The driving difficulty of data integration is this insatiable demand for more. And it’s not without merit because the return on investment from integrating more and more kinds of data is generally positive.
- Michael Stonebraker, researcher at MIT’s Computer Science and Artificial Intelligence Laboratory
Let me give you a good example: One of Tamr’s customers is Novartis, the drug company. They have a traditional customer-facing data warehouse of sales; they’re performing that using traditional ETL tools. However, they’ve got 10,000 bench scientists – biologists and chemists – who are doing ‘wet’ stuff in the lab and writing down experimental results; think of them as an electronic lab notebook. So they’ve got 10,000 electronic lab notebooks, each one independently constructed by a bench scientist. Novartis wants to put those 10,000 – think of them as spreadsheets – together. You want to integrate 10,000 spreadsheets, all independently constructed, and there’s no common ontology of terms, no common ontology of chemical IDs. They are all independently constructed with whatever that scientist wanted to put in them. Moreover, not all of them are even in English, since Novartis has a whole bunch of scientists in Switzerland who are recording stuff in German.
What’s the global schema? No one has a clue. It’s a problem of scale.
What’s the second problem with ETL?
Stonebraker: The second problem is, if you send a programmer out to look at a data source, he’s the one who’s got to clean it. In the case of Novartis, it turns out there’s a genomics term called ICU-50; there’s also a genomics term called ICE-50. So the programmer’s got to clean that data.

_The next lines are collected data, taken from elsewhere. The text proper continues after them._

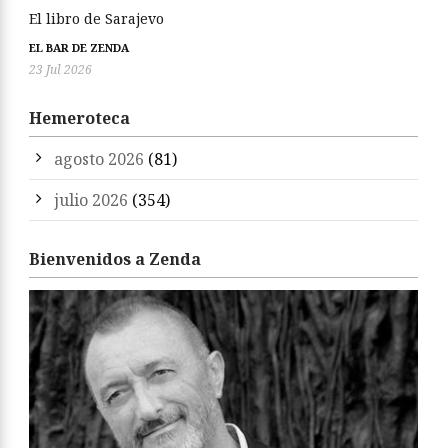
El libro de Sarajevo
EL BAR DE ZENDA
23 Jul 2026
Hemeroteca
agosto 2026
(81)
julio 2026
(354)
Bienvenidos a Zenda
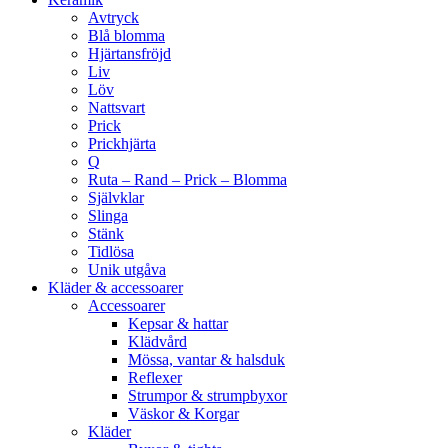
Avtryck
Blå blomma
Hjärtansfröjd
Liv
Löv
Nattsvart
Prick
Prickhjärta
Q
Ruta – Rand – Prick – Blomma
Självklar
Slinga
Stänk
Tidlösa
Unik utgåva
Kläder & accessoarer
Accessoarer
Kepsar & hattar
Klädvård
Mössa, vantar & halsduk
Reflexer
Strumpor & strumpbyxor
Väskor & Korgar
Kläder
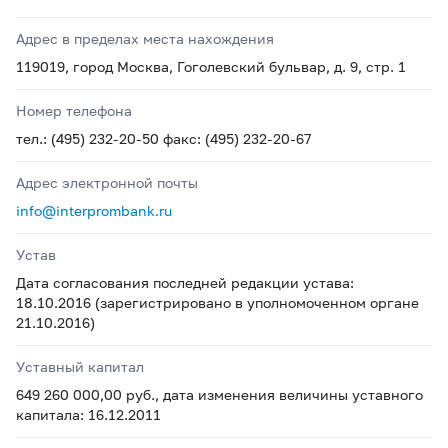
Адрес в пределах места нахождения
119019, город Москва, Гоголевский бульвар, д. 9, стр. 1
Номер телефона
тел.: (495) 232-20-50 факс: (495) 232-20-67
Адрес электронной почты
info@interprombank.ru
Устав
Дата согласования последней редакции устава:
18.10.2016 (зарегистрировано в уполномоченном органе
21.10.2016)
Уставный капитал
649 260 000,00 руб., дата изменения величины уставного
капитала: 16.12.2011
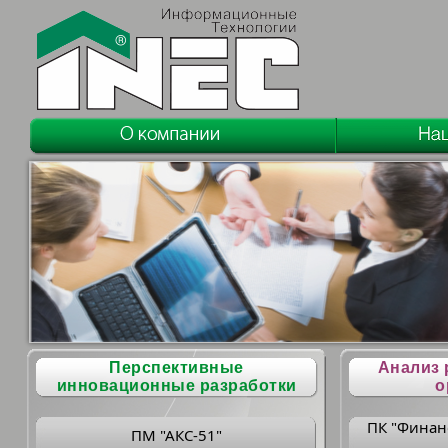
Перспективные
Анализ 
инновационные разработки
о
ПК "Финан
ПМ "АКС-51"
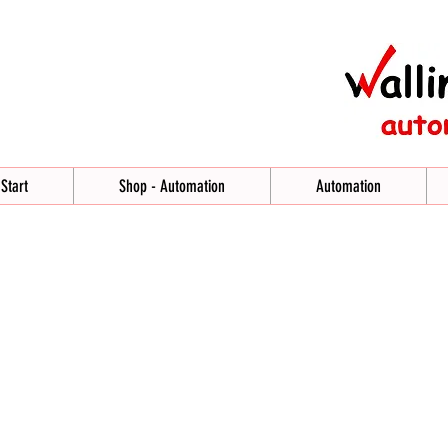
Start
Shop - Automation
Automation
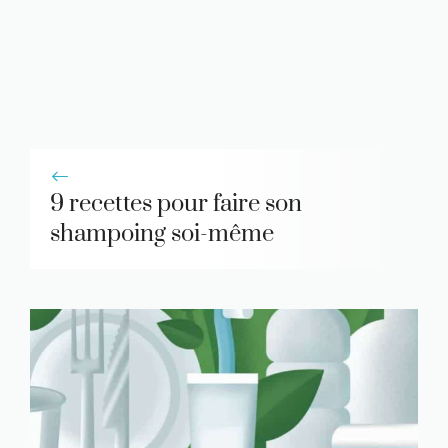
9 recettes pour faire son
shampoing soi-même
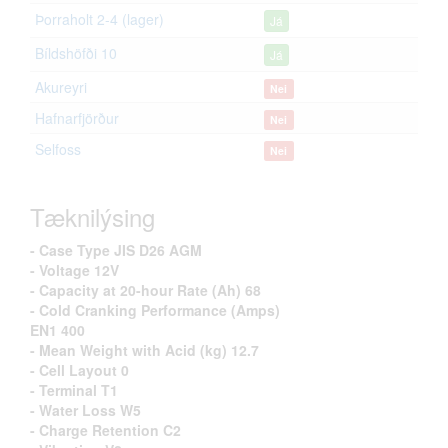
Þorraholt 2-4 (lager)
Já
Bíldshöfði 10
Já
Akureyri
Nei
Hafnarfjörður
Nei
Selfoss
Nei
Tæknilýsing
- Case Type JIS D26 AGM
- Voltage 12V
- Capacity at 20-hour Rate (Ah) 68
- Cold Cranking Performance (Amps)
EN1 400
- Mean Weight with Acid (kg) 12.7
- Cell Layout 0
- Terminal T1
- Water Loss W5
- Charge Retention C2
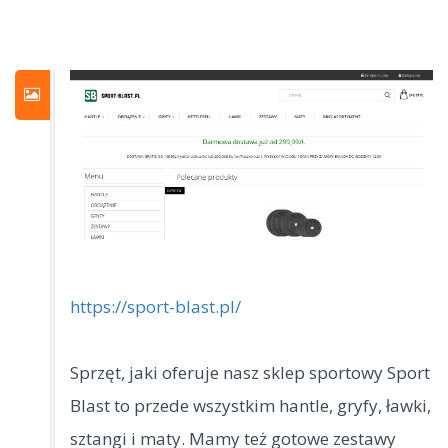
https://sport-blast.pl/
Sprzęt, jaki oferuje nasz sklep sportowy Sport
Blast to przede wszystkim hantle, gryfy, ławki,
sztangi i maty. Mamy też gotowe zestawy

The problem is, he has no clue whether an ICE-50 and an ICU-50 are the same things or are different things. He’s a programmer. He’s not a business owner or a domain specialist.
At the end of the day, the only person who is capable of deciding whether an ICU-50 and an ICE-50 are the same or different is the domain specialist. They are the ones who actually have to answer these questions. So you’ve got no global schema up front, and when you have to involve humans, you’ve got the wrong humans involved.

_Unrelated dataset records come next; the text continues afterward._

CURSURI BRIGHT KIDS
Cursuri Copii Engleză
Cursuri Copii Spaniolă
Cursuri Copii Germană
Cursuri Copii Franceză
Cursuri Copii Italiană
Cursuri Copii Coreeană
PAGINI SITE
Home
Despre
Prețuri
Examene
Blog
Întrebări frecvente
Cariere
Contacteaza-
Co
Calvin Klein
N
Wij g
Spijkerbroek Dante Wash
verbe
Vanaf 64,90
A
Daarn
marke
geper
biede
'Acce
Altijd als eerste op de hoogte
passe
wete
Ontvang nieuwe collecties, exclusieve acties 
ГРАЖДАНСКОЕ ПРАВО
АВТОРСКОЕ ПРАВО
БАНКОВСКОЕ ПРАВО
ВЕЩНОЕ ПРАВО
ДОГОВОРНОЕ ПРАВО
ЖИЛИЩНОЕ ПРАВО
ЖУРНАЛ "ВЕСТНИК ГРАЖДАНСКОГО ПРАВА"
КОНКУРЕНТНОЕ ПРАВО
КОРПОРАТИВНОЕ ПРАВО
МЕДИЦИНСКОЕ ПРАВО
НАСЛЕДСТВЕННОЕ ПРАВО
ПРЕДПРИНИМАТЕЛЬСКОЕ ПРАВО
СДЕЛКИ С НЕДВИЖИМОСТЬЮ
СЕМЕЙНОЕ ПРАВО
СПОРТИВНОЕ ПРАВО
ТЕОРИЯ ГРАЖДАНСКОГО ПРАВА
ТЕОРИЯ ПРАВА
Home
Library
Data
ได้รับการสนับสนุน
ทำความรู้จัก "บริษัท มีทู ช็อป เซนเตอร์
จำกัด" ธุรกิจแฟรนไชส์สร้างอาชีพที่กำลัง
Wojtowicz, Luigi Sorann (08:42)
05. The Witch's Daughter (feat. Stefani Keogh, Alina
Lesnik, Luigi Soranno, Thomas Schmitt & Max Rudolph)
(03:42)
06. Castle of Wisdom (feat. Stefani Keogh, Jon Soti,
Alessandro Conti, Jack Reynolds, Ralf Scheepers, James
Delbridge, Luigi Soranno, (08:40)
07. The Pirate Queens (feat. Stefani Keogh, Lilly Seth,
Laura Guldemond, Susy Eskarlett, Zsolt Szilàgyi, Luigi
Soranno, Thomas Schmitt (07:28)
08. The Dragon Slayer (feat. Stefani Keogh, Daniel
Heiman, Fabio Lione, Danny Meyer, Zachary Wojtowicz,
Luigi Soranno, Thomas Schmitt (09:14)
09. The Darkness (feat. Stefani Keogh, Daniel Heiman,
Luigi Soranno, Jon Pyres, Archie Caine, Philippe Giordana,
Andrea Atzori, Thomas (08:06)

Tamr’s solution is to combine domain expertise and machine learning. How does the tool work?
Stonebraker: If a column is named ‘wages’ in one data source and ‘salaries’ in another data source, with automatic techniques, you have no idea if those are the same or different. [Tamr] asks a domain expert, a human, ‘are these the same or are these different?’ And he says yes or no. So whenever Tamr doesn’t know the answer, it asks a human. And in the process, it builds up a training database of answers to questions. So, if it ever sees wages and salaries again, it knows they are the same thing. Moreover, if the human says ‘wages’ and ‘salary’ are the same, [Tamr] has a bunch of statistical techniques that say wage and salary – without the ‘s’ on the end – are probably the same thing.
You can say what level of confidence you require for an automated system to do a checking process without a human. So a human administrator, who we call the data shepherd, can say if the system is 95% confident about answers to questions, do them automatically and don’t have a human check them.

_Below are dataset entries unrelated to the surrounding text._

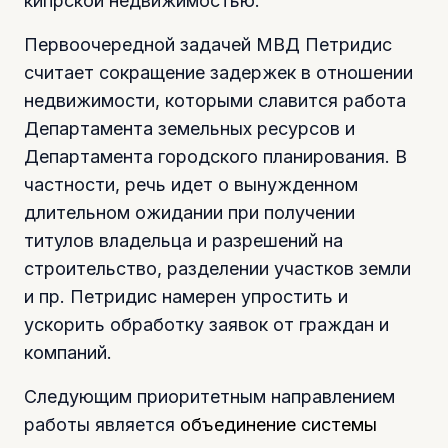
кипрской недвижимостью.
Первоочередной задачей МВД Петридис
считает сокращение задержек в отношении
недвижимости, которыми славится работа
Департамента земельных ресурсов и
Департамента городского планирования. В
частности, речь идет о вынужденном
длительном ожидании при получении
титулов владельца и разрешений на
строительство, разделении участков земли
и пр. Петридис намерен упростить и
ускорить обработку заявок от граждан и
компаний.
Следующим приоритетным направлением
работы является
объединение системы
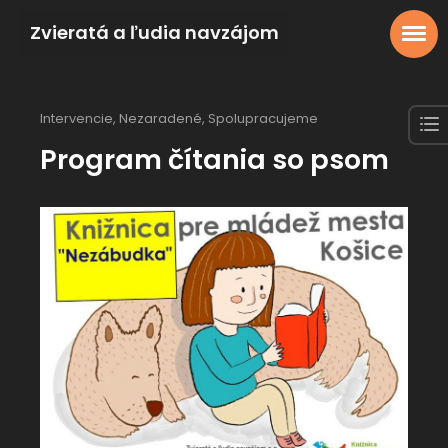
Zvieratá a ľudia navzájom
Intervencie
,
Nezaradené
,
Spolupracujeme
Program čítania so psom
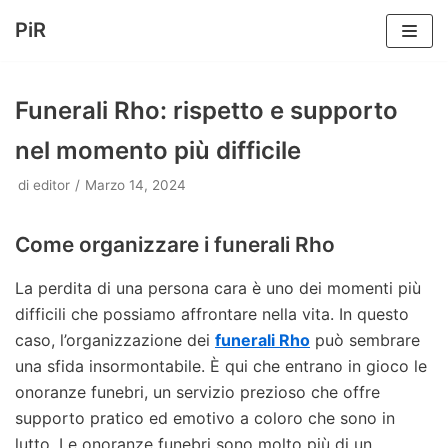
PiR
Vai
al
Funerali Rho: rispetto e supporto
contenuto
nel momento più difficile
di
editor
Marzo 14, 2024
Come organizzare i funerali Rho
La perdita di una persona cara è uno dei momenti più
difficili che possiamo affrontare nella vita. In questo
caso, l’organizzazione dei
funerali Rho
può sembrare
una sfida insormontabile. È qui che entrano in gioco le
onoranze funebri, un servizio prezioso che offre
supporto pratico ed emotivo a coloro che sono in
lutto. Le onoranze funebri sono molto più di un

This is in the eye of the beholder: It costs money to check decisions, and you can decide how important is it to get total accuracy versus how much money are you willing to spend with human checkers.
Basically, with deduplication and schema integration, Tamr asks a human when it doesn’t know, and we have statistical models that get smarter and smarter over time by taking advantage of the answer to previously asked questions. In the process, if you insist on 100% accuracy, everything will get checked. And even there, we offer an ROI because we organize the checking and make it efficient for humans. And if you’re willing to tackle that process 100%, then it’s all gravy.